単体としてこのノンフィクション系の作品は、それなりに面白いのですが、小説は小説としておもしろさをもっと追求してほしいかな。

とはいいつつも、何気に人間消失事件が起きるあたりからは急に面白くなります。
事件の詳細を説明するときに、推理作家松下謙三(この名前がまた泣かせますね)のレポートとして書かれてあるあたりは、語り部が小学生っていうのをふまえての工夫だろうし、事件の真相(特に動機に関する部分と、真鍋さんの正体)なんかは、島田荘司じゃないとやんね~だろうという感じでかなり良かったです。
少年と真鍋さんの別れの場面では、ちょっとぐっときちゃいました。
ただ、人間消失事件の真相は・・・・・これはちょっと酷くないですか?読者に対するミスディレクションがあまりにも不親切すぎると思うし、なによりいくらなんでも警察の捜査を馬鹿にしてるような・・・。

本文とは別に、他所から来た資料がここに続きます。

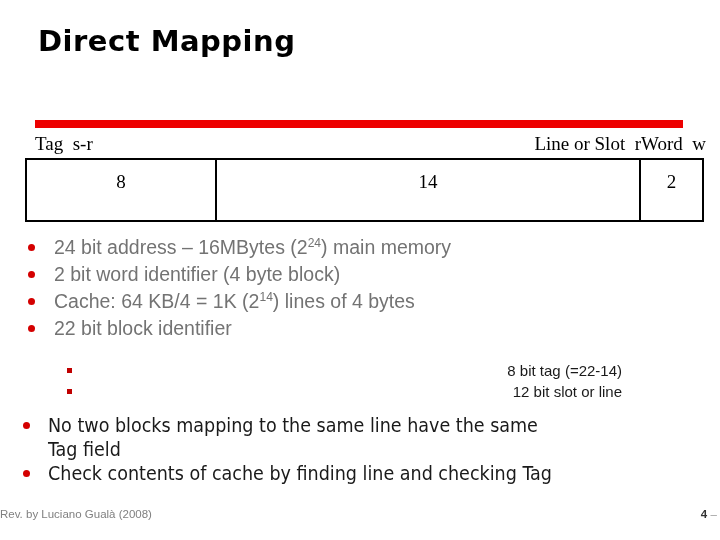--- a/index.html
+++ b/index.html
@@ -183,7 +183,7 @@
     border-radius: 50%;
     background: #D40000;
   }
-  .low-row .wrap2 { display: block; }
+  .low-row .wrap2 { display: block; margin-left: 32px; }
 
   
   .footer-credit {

このあたりは島田さんの警察に対するスタンスが関係してたりなんかして。

トータルとしてみると、読みえたらそれなりに面白い。
でも、冒頭部分の出来の悪さ(子供は最初面白くなかったらなかなか読み続けないと思うんですけど)と、ミステリーランドで書く小説なのかという疑問が僕にはどうしても残るので、点数は引かざるをえないかな~。